▶ **Work instructions**: Check each line of the data for "lines", and copy the ones that have it.

▶ **Supplied records**:
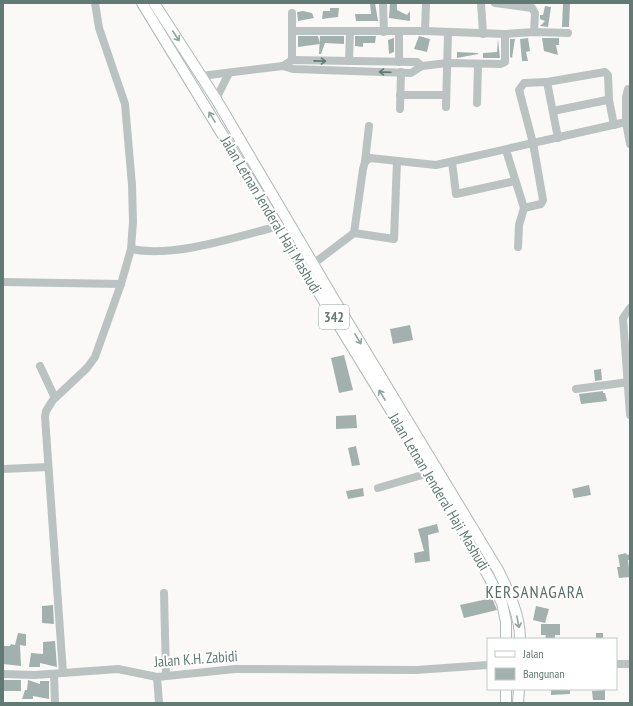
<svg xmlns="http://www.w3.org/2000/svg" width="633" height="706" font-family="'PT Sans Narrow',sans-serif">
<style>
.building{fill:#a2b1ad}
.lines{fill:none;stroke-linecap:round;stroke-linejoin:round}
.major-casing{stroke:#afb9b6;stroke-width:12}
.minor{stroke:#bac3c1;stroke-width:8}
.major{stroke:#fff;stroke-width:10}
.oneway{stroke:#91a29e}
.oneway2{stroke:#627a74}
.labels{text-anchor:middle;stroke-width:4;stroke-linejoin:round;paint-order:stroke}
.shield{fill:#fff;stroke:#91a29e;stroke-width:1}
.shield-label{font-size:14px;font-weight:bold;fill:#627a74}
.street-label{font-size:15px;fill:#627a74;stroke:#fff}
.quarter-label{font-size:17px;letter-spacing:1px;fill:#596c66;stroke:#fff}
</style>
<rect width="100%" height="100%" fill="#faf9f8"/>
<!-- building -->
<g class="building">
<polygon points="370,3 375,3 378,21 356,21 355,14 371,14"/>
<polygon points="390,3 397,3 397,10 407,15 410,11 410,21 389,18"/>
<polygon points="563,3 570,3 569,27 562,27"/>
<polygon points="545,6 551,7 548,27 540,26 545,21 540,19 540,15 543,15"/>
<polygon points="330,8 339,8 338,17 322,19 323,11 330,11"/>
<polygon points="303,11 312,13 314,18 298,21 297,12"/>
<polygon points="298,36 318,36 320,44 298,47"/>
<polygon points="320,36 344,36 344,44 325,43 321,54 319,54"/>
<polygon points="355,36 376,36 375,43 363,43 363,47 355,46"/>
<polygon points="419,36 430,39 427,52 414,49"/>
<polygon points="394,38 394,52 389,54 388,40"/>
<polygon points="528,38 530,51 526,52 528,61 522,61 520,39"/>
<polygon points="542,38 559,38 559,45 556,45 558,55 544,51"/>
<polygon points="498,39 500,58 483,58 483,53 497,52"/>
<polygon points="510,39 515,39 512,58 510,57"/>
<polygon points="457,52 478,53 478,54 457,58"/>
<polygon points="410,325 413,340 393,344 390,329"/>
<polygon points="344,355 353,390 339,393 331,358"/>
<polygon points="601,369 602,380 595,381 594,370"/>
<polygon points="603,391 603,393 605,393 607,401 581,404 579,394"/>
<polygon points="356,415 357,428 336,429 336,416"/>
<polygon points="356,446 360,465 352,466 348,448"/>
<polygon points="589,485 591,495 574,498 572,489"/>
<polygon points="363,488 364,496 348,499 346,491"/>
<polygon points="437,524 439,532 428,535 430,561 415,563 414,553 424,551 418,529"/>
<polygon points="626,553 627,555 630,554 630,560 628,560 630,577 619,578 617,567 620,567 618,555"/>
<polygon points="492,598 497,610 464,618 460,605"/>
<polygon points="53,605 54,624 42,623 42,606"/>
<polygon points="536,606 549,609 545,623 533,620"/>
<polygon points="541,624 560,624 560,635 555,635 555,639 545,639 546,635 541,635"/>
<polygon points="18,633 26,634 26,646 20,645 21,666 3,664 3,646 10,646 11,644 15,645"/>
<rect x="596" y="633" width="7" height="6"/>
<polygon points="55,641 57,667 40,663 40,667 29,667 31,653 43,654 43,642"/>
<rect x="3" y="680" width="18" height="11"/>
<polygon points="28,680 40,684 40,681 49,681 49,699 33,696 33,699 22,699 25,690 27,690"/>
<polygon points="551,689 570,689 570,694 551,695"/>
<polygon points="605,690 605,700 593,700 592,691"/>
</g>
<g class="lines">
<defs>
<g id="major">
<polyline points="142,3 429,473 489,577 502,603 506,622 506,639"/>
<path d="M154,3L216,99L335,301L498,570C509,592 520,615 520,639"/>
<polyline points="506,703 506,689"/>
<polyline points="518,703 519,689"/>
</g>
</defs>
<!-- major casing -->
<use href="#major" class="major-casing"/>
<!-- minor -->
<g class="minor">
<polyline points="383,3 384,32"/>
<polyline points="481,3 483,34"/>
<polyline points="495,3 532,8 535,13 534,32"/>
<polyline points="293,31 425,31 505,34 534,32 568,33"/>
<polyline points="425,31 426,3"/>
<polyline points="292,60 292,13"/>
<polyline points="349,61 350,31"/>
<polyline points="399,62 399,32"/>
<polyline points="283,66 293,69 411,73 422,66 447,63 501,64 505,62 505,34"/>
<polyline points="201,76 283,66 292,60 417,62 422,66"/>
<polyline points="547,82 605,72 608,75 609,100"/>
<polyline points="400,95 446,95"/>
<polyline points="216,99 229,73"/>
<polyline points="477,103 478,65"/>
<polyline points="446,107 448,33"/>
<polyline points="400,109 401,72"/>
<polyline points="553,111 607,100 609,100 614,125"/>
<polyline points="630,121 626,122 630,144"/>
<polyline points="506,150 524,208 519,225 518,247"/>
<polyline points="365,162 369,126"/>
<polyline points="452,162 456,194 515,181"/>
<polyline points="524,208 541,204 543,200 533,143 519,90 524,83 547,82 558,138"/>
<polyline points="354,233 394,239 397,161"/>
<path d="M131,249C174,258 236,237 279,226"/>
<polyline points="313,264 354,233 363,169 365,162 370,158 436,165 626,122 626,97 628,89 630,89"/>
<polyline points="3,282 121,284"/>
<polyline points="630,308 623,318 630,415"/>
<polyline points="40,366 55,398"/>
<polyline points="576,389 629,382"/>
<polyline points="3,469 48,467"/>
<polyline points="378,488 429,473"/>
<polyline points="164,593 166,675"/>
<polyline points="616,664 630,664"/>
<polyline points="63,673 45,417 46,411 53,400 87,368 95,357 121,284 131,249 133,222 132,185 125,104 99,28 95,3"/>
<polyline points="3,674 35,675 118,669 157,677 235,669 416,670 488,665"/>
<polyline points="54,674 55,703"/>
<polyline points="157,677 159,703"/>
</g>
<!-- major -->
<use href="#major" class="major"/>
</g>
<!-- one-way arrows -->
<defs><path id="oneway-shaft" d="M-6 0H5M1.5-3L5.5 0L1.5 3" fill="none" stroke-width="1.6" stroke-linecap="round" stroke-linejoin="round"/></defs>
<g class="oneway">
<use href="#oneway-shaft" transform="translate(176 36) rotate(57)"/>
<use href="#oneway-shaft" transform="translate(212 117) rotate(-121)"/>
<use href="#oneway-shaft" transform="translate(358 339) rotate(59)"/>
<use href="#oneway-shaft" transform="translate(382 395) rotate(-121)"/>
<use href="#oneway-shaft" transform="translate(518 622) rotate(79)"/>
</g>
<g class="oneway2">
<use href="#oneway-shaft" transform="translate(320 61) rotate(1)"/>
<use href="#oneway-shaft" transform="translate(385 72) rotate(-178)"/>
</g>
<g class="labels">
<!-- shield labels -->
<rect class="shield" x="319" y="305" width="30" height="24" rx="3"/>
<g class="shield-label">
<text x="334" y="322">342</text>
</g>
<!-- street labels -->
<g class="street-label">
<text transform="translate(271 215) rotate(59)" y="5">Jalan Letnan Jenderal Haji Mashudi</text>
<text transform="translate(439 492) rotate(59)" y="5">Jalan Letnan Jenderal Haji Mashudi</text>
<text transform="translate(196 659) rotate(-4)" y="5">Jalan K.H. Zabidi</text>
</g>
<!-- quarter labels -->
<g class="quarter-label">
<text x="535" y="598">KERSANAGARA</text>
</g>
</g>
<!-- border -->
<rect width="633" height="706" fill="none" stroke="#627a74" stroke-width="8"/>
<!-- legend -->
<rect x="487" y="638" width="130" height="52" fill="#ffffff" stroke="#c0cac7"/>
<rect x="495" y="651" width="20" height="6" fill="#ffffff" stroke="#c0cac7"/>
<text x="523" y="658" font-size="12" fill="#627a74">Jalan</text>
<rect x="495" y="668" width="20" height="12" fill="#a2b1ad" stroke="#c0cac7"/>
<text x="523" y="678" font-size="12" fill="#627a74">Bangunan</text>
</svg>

▶ **Solution**:
.lines{fill:none;stroke-linecap:round;stroke-linejoin:round}
<g class="lines">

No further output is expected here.